It's Friday night. I walked into the house tonight and it's almost like I'm standing at one end of a very long, dimly lit hall. The weekend looms like something to be dreaded, yet wanted at the same time. I could most likely call someone and suggest going out to dinner or a movie or have someone come over, but then I've been nice and cheery to people all day, all week. I'm emotionally spent, It's hard during the work week because though my heart still can still break and ache at the most inopportune times, I have to keep my emotions in check...I'm a professional, I'm paid to do a job and honestly the job is what has kept my functioning as a "normal" person.
During the week, I think of all the things I'd like to get down over the weekend. I have my list of things to accomplish, but it can be left on the counter and nothing get checked off. I have things I want to do...apparently later than sooner. I have a burning desire to puts thoughts to paper since my head seems on the verge of over-flowing with things I need, that I want to express. But, I don't get it done. If I do start writing something, I generally become overcome with grief that all I can do is sit and sob.
I want, I need to get on with living a "normal" life. I want, I need to start reading books again. I want, I need to find something to help fill my time, something to make me feel fulfilled. I want, I need something to bring some creativity, some joy back into my life so that it all becomes as natural as breathing.
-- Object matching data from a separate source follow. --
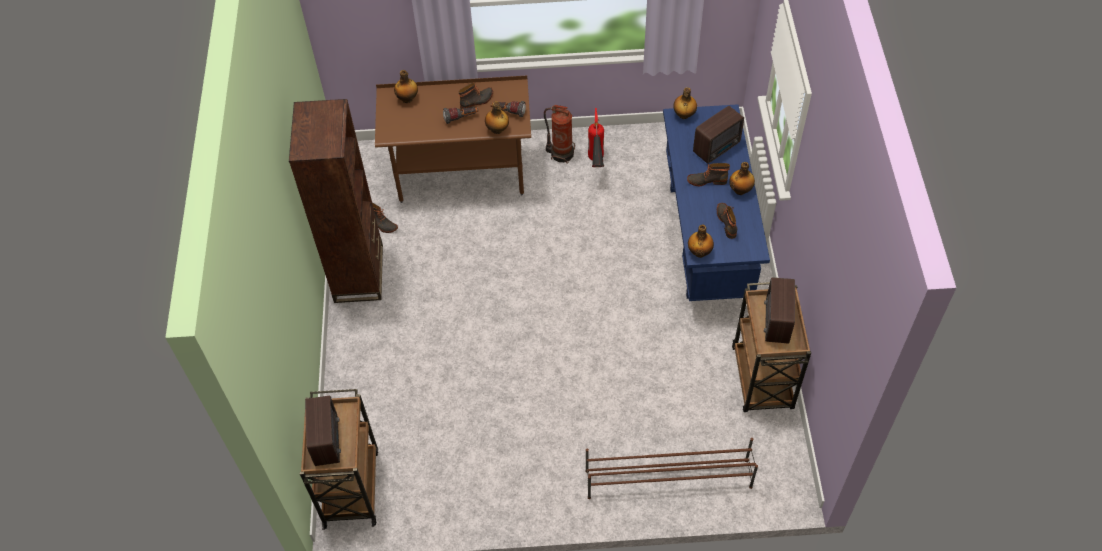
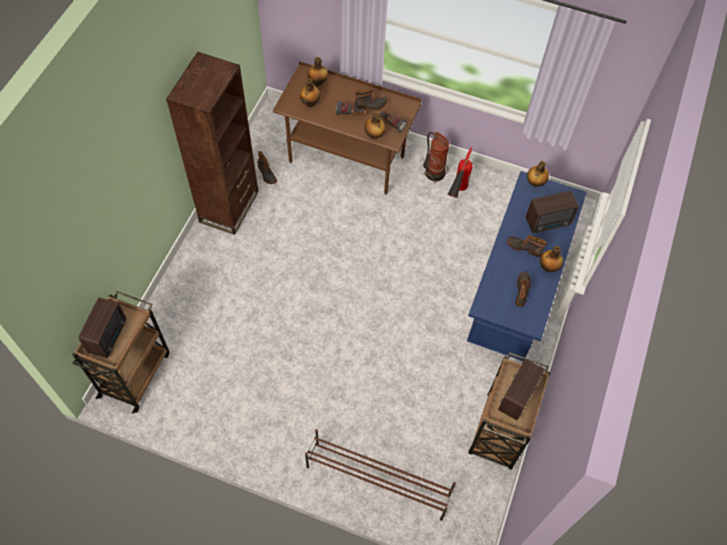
camera: 20 degrees right, 5 degrees up
bottle [688,225,714,258] -> bottle moved to [300,78,320,107]

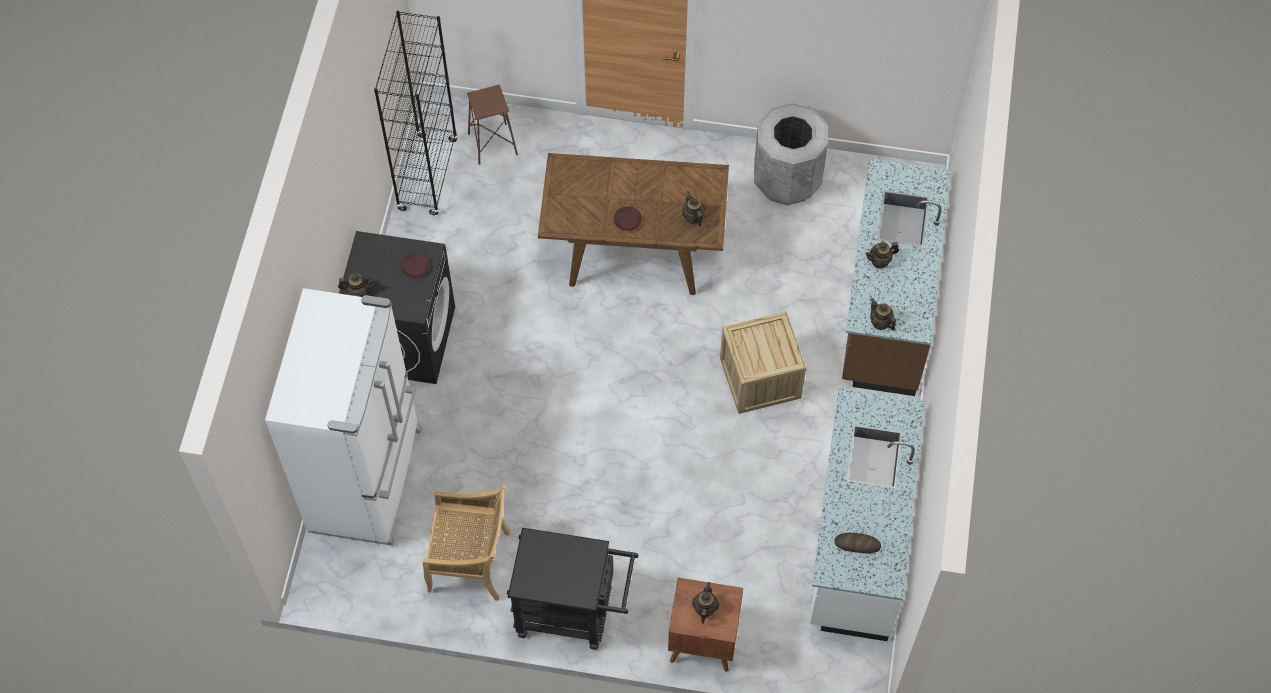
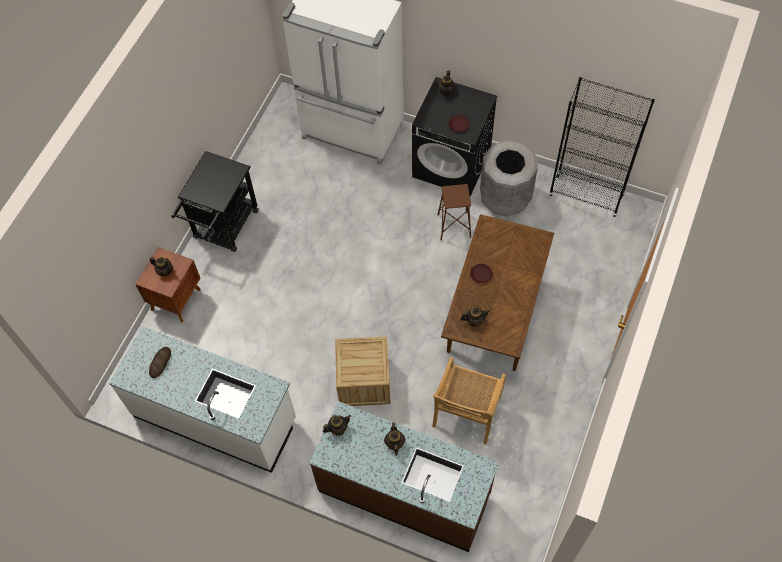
camera: 105 degrees right, 0 degrees up
beige chair [423,484,510,601] -> beige chair moved to [432,357,506,444]
brown stool [467,85,518,165] -> brown stool moved to [438,184,471,241]
grey trash can [754,103,828,206] -> grey trash can moved to [480,140,538,217]

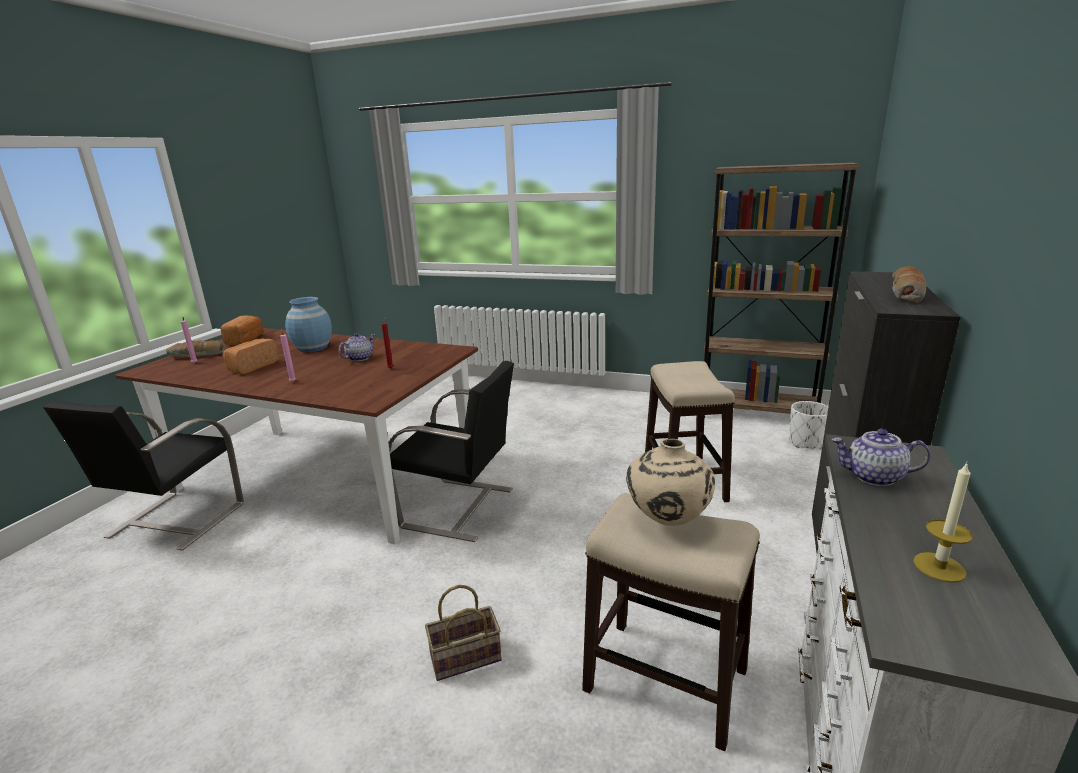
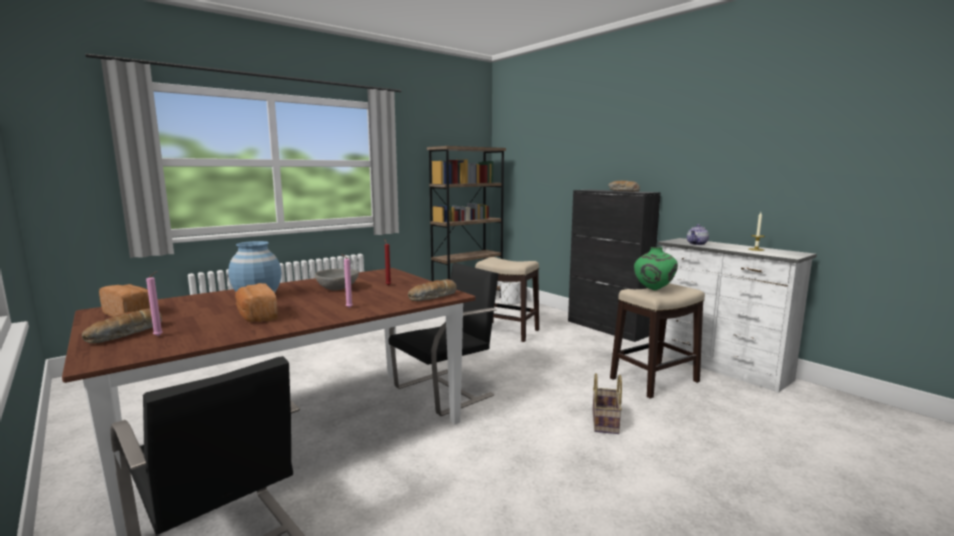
camera: 60 degrees left, 10 degrees down
teapot [338,333,375,361] -> grey bowl [315,269,359,291]
beige vase [626,439,715,526] -> green vase [634,247,678,290]
none -> bread [408,279,457,301]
It's the quietness of the house that gets to me sometimes. The quietness is both a curse and a blessing. There is such a loneliness without Joe. There is the loss of knowing I don't hear his voice and see him. There is the loss of planned daycations, of shared experiences and memories.
When I make it through Friday night and all day Saturday, then Sunday becomes so very difficult. I used to look forward to going to church with Joe. He always looked so good, smelled so wonderful and I loved being able to sit together and hold hands. Now it's sometimes a very painful experience because of those memories.
I know that in time things will become easier. I know that my Heavenly Father does not want me to continue to cry and hurt. Unfortunately, that time has not yet arrived.